His own career illustrated the philosophy in practice. He worked across jazz, pop, film scores, and television. The throughline was not a genre. It was the artistic clarity he brought to every collaboration.
The Quincy Jones Approach
The artist's viewpoint, voice, and values come first. The technical abilities and strategies come in to serve what is already known.
Jones's musical formation was shaped by his studies with the esteemed French composer and teacher Nadia Boulanger, whom he studied with in Paris beginning in 1957. Boulanger also mentored Aaron Copland and Igor Stravinsky, among many other prominent figures of twentieth-century music.
What Boulanger taught Jones went beyond technical instruction. She insisted on the use of life experiences in musical expression. The artist's lived material, what they had seen and felt, was the source the music drew from. Technique gave it form. The substance came from somewhere else.
That lesson stayed with Jones for the rest of his career. The who he was, including everything he had lived, walked into the studio with him every time.
A musician's first question is about identity, audience, message, and the music that reflects their own voice. Who am I as an artist. Who am I playing to. What is the message I want to communicate. What kind of music truly belongs to me.

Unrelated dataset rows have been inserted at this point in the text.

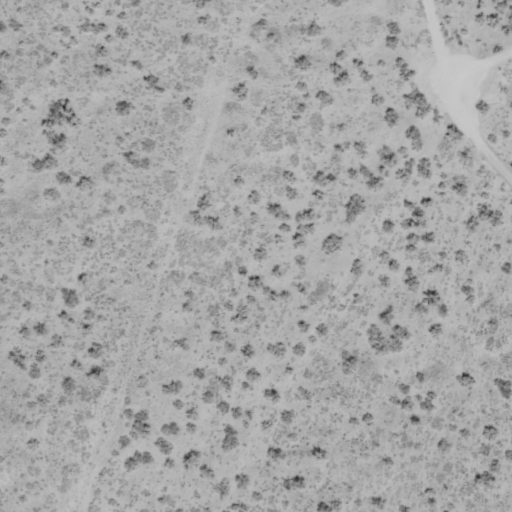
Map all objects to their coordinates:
road: (454, 96)
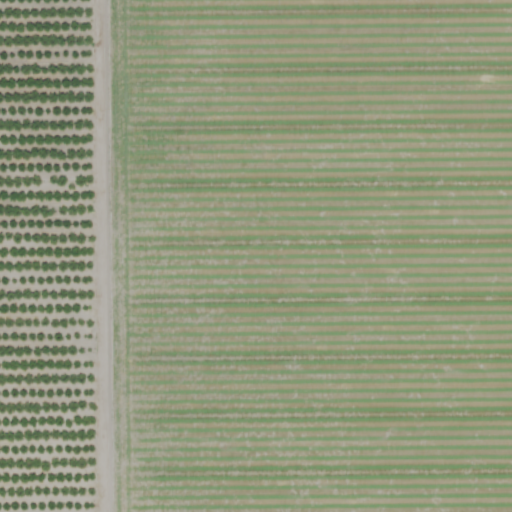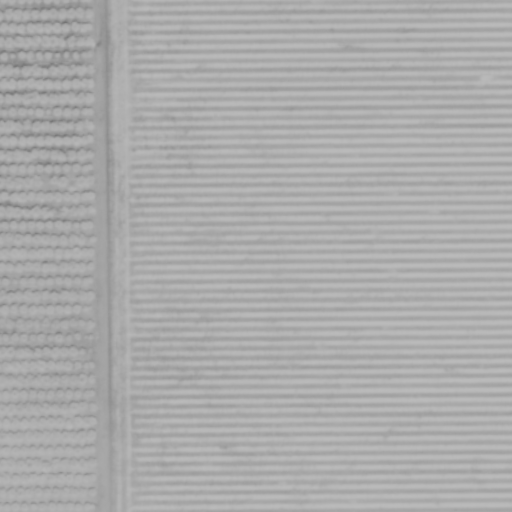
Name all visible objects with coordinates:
crop: (255, 255)
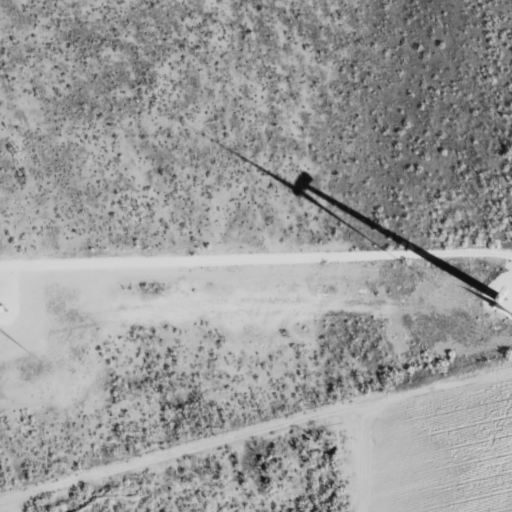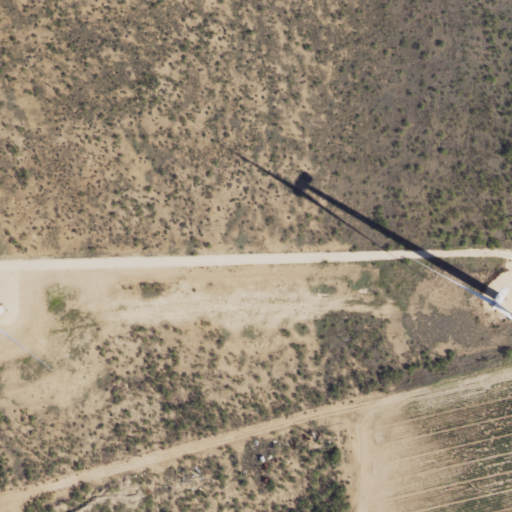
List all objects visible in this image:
wind turbine: (495, 297)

The mechanics of how to write a song come after those answers.
The principle extends past music. Any creator, writer, designer, builder, founder, faces the same sequence. The methods are abundant. The frameworks are everywhere. The shorter list is the one that begins with who is doing the work and what they bring to it.
The who an artist is, including everything they have lived, walks into the room with them. The how follows.